What was the project? A collection of 50 paper monsters by 25 different paper toy designers. The monsters are supplied on a heavy stock that was already die-cut, perforated and scored.
How was the job produced? Matt art pages and woodfree pages were printed separately, scored, perforated and die-cut. They were then trimmed and collated as stacks of matt or woodfree pages in eight-page sections.
What challenges were overcome? The book was complex because two different paper stocks were used sequentially throughout the book. The instructions for each project were on a glossy thin sheet and the actual die-cut monsters were on a heavy stock. The pagination was one glossy sheet followed by one heavy card stock and on and on. Since the pages weren’t printed sequentially the complete book had to be entirely hand collated at the factory before it was bound.
What was the feedback? According to Workman production director Doug Wolff, the response was impressive. "Our first print run sold out almost immediately and we went back to press pre-publication. Publicity for the title continues to roll in and we’ve received rave responses to the book on our website, Twitter feed and Facebook pages."

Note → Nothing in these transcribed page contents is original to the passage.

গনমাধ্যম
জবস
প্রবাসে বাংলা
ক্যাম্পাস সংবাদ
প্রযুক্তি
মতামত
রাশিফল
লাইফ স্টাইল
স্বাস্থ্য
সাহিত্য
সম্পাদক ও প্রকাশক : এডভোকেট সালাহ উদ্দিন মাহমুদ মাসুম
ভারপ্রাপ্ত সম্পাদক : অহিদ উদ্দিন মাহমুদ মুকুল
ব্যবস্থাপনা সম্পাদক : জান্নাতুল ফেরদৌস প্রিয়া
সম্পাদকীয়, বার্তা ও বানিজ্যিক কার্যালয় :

Killer app: Hand-built monster bunch
Papertoy Monsters is a paper-folding book that was printed by Hong Kong-based Imago and had an initial print run of 25,000 copies. A mix of origami and papertoys, it was published by Workman and was four-colour sheetfed throughout. It used two alternating stocks of paper, a 105gsm matt-coated sheet for the 134 text pages and a 165gsm woodfree stock for the 120 image pages.